Gewöhnlich und doch besonders

Von Wiebke Hüster |
Der Anfang von Jean-Claude Gallottas 2006 uraufgeführtem Stück „Des gens qui dansent“, das jetzt beim Berliner Festival „Tanz im August“ an zwei Abend im Haus der Berliner Festspiele zu sehen war, kann keinen Zuschauer überraschen, der an Tanztheaterszenen gewöhnt ist: Gallottas zehn Tänzer bauen sich in einer Reihe an der Rampe auf und sprechen zum Publikum über ihre Motive zu tanzen.
Aber wie sie das tun, ist eben doch besonders: Hier werden nicht etwa echte, intime autobiographische Bekenntnisse abgelegt, hier werden Witze über eine Profession gerissen, die in etwas besteht, das im Prinzip jeder kann. Sie tanze mit hundertprozentigem Einsatz, sagt die alte Frau in der Compagnie, und nach einer kleinen Pause fährt sie fort: meistens jedenfalls. Er tanze, um beim Trinken Pausen einlegen zu müssen, sagt ein farbiger, nicht sehr großer Mann. Und die wunderschöne Blondine mit den langen Beinen und den hohen Absätzen sagt leicht pathetisch, sie tanze, um etwas gegen das Elend in der Welt zu tun, aber … und sie hält inne, als würde sie von der Sinnlosigkeit ihrer Bemühungen überwältigt, und wendet sich mit einem herrlich gespielten Schluchzen ab.

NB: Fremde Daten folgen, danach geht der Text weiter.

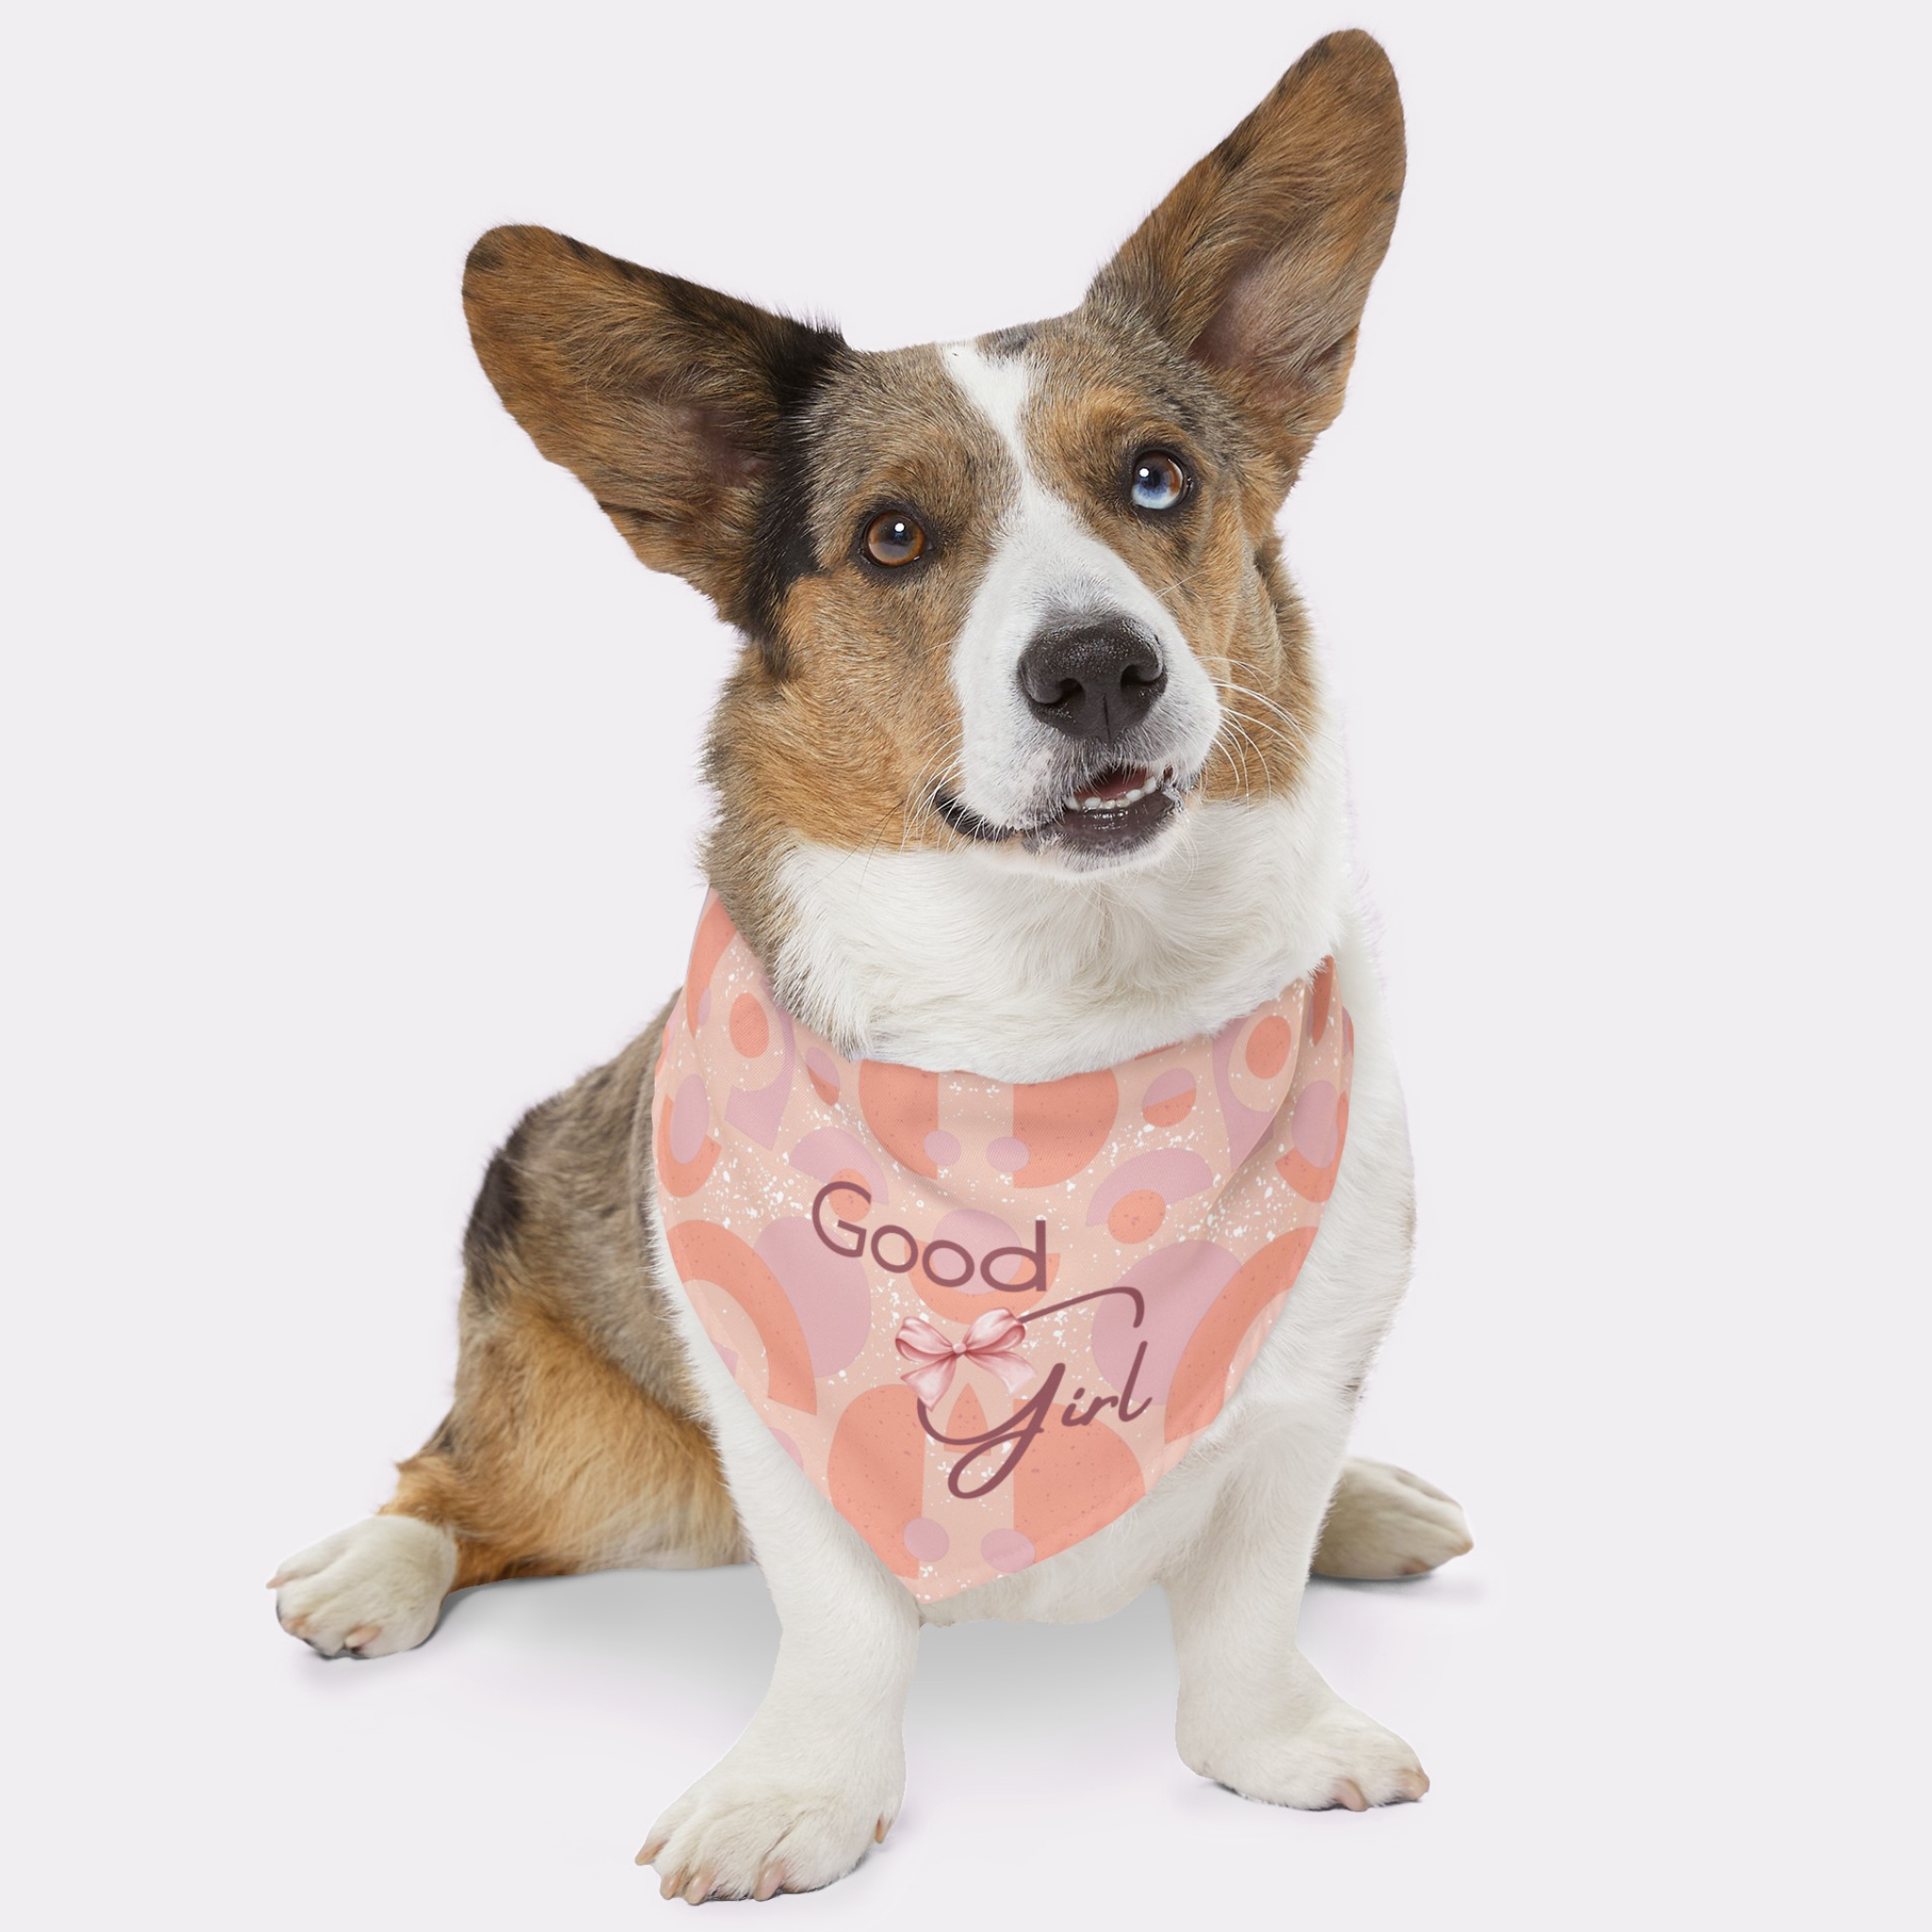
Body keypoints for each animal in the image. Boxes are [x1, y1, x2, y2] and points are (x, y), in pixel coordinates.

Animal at [272, 30, 1468, 1901]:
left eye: (1157, 478)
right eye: (894, 536)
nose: (1099, 670)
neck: (1057, 1035)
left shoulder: (1299, 1383)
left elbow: (1251, 1592)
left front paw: (1273, 1738)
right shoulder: (777, 1429)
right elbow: (836, 1627)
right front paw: (798, 1797)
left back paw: (1374, 1508)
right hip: (594, 1455)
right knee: (454, 1484)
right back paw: (370, 1570)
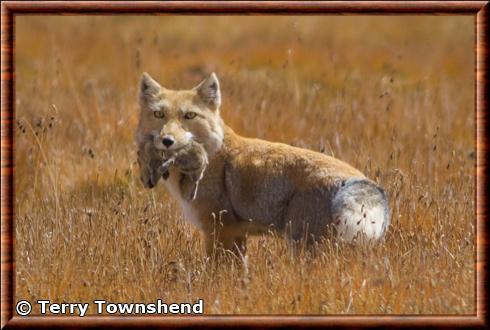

Soviel zu den Tänzern, den „Menschen, die tanzen“, wie der Stücktitel lapidar lautet, nun zum Choreographen. Er hat unter ihnen den komischsten und den brillantesten Auftritt. Jean-Claude Gallotta irrt im dunklen Anzug über die dunkle, leere Bühne, eine seltsame Strickmütze auf dem Kopf. Vor sich murmelnd, Zickzack und Schlangenlinien laufend, nervös mit den Händen fuchtelnd. „Vielleicht sollte man etwas machen, hier vielleicht einen kleinen Tanz!“ ruft er schließlich aus – da lacht das ausverkaufte Haus schon über den zerstreuten Professorkünstler, der gehen, laufen, murmeln muss, während er seine Ideen produziert. Und da erscheinen auch schon seine Tänzer und stellen in einer ersten, so präzise wie energiegeladen getanzten Ensemble-Szene das Talent ihres Direktors unter Beweis.

Später wird er einen seiner besten Tänzer zu einem bewegenden, von einem wilden Drang nach Befreiung, danach, sich zu nehmen, wonach es einen gelüstet, durchdrungenen Solo anfeuern. Vorne tanzt der jüngere Mann, im Hintergrund bewegt sich Gallotta und singt für sein Alter Ego einen aufregenden Rapgesang in einer Phantasiesprache. Die aufpeitschende Musik und der durch sie wie befreit auch sehr intime Regungen preisgebende Tänzer sind typisch für Gallottas Ästhetik der Gegensätze. Zwei Männer, einer alt, einer dick, tanzen ein enges Duett voll der hübschesten Stereotypen des zeitgenössischen Tanzes. Die alte Frau sieht ihre eigene Vergangenheit in den jugendlich unbekümmerten Kraftakten einer zierlichen Tänzerin gespiegelt oder spielt ihre eigene große, längst vergangene Liebesgeschichte in einem Duett symbolisch nach. Gallotta durchstreift wieder die Bühne und flüstert von kleinen Erinnerungen, die sein Gedächtnis nicht losließen. Die will er tanzen lassen, und das gelingt ihm in manchen Moment zu mehr als einhundert Prozent. Nur selten trägt er mit seiner unnachahmlich französischen Mischung aus Komödie und Kammerspiel, aus Leichtigkeit und Nachdenklichkeit, etwas zuviel Poesiekitsch auf. Aber vielleicht lieben ihn die Leute, die zuschauen, womöglich gerade dafür, dass er keine Scheu hat, die bei dieser Festivalausgabe sonst wieder so peinlich eingehaltene Grenze des modischen Zeitgeists (hier haben doch nicht etwa Leute auf der Bühne Gefühle!) zu überschreiten.